### Supplied passage
David and his wife, Ann Wagstaff, had three boys and three girls. One of the boys was my father Walter. Harry was the oldest boy. He became an agent for a London vegetable market. If the farmers wanted to send produce to London, they would send it through him. People used to pick wild blackberries and take them to his place where they were weighed. He would pay them so much a pound and send them off to market. Harry and his wife, Florence, had a child named Stanley who died before I was born. There were also Archie, Leslie and Edith. Edith lives here in Gamlingay today. She is deaf and dumb, and both of her brothers were as well. We think it was because Harry had married a relative of the grandmother. A case of cousins marrying. Strangely enough, the child who died was normal and very bright.
My father used to make a lot of fuss over this boy. Archie and Leslie died in their fifties and Edith lives on, now into her 78th year. None of them ever married.
Tell me about the rest of David’s family
Aunt Lizzie, the oldest, was the second wife to a schoolmaster here in Gamlingay, James Fowler. They didn’t have any children; he had children from his ﬁrst marriage.

### Task item A
Translate this sentence from the Gamlingay family account into Spanish: "People used to pick wild blackberries and take them to his place where they were weighed."
### Task item B
Condense the paragraph of the Gamlingay family account that opens "David and his wife, Ann Wagstaff" into a shorter version that keeps its main facts.
### Task item C
Carry the Gamlingay family account forward from the point where it stops.
The lines after this come from a different source.

### Entries supplied
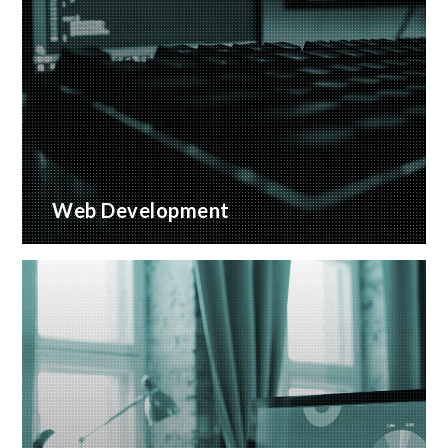
Web Development
Bespoke website applications, designed for your
business
READ MORE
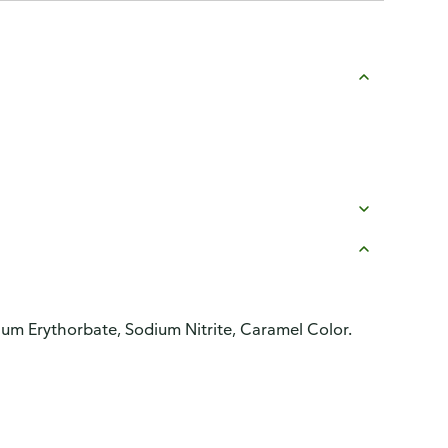
dium Erythorbate, Sodium Nitrite, Caramel Color.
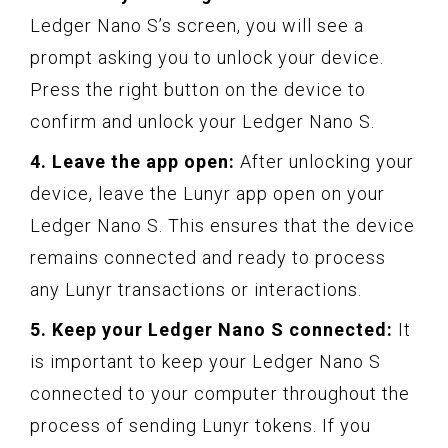
Ledger Nano S’s screen, you will see a
prompt asking you to unlock your device.
Press the right button on the device to
confirm and unlock your Ledger Nano S.
4. Leave the app open:
After unlocking your
device, leave the Lunyr app open on your
Ledger Nano S. This ensures that the device
remains connected and ready to process
any Lunyr transactions or interactions.
5. Keep your Ledger Nano S connected:
It
is important to keep your Ledger Nano S
connected to your computer throughout the
process of sending Lunyr tokens. If you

### Task output A
La gente solía recoger moras silvestres y llevarlas a su casa, donde las pesaban.

### Task output B
David and Ann Wagstaff had three sons and three daughters, among them the narrator's father, Walter. Harry, the oldest son, worked as an agent for a London vegetable market. Farmers sent their produce through him, and he bought wild blackberries by the pound and shipped them to market. Harry and his wife, Florence, had four children. Stanley died before the narrator was born and was normal and very bright. The others were Archie, Leslie and Edith. Edith, who lives in Gamlingay today, is deaf and dumb, as both her brothers were. The family attributes this to Harry's marriage to a relative of the grandmother.

### Task output C
Then came Harry and my father Walter. After him was Aunt Nellie, then Florence and Frank. Nellie was my favourite aunt, but she wasn’t everyone’s favourite person. She was a teacher for many years at Potton school. She was held in great affection as a school teacher for her disposition and tenacity in going to work. Even when the roads were snowed in and hardly anyone could move, she would get to school. She had a habit of telling people they were wrong and never admitted to being wrong herself. So she wasn’t very well liked in that way. If anything happened, she would always blame someone, and usually it was Aunt Lizzie. Aunt Lizzie died at 96 and I don’t think she saw a doctor until six months before she died. Uncle Harry was over 80 and Aunt Nellie was in her 80’s when she died.
I remember Uncle Harry being ill once. The doctor gave him some tablets to take, and Aunt Lizzie, who never went to a doctor, almost ordered him not to take them. She didn’t go in for any of that herself.
Florrie didn’t marry. She lived in Cambridge and worked as a clerk for a firm of millers. Frank, the youngest, wasn’t a born agriculturalist; his interest was more toward mechanical things. In the first World War he was in the Flying Corps as a mechanic. After the war he was given a piece of land by my father, but he didn’t make much of a go of it because his heart wasn’t in it. Later he went to Potton and worked as a fitter and driver for a firm that had many coaches. Frank married a school teacher who was a friend of Aunt Nellie’s. They had one child, David, who became a land commissioner, involved with surveying, planning and determining the use of land.
At first David was in Exeter and then in Devizes, Wiltshire. David had two children, including a son Gordon who is a doctor. David calls periodically to see Edith, and takes charge of her financial affairs such as income tax. I deal with her day-to-day things.
Did you have any brothers and sisters?
I had one sister that died in her fifties. She never married. I have one daughter, Cherry, married to Tim Smith, and their two boys are Andrew and Daniel. They live in Berkhamsted. I see them once a fortnight at least. I go there more often than they come here because of the school.
Let’s go back to your childhood days.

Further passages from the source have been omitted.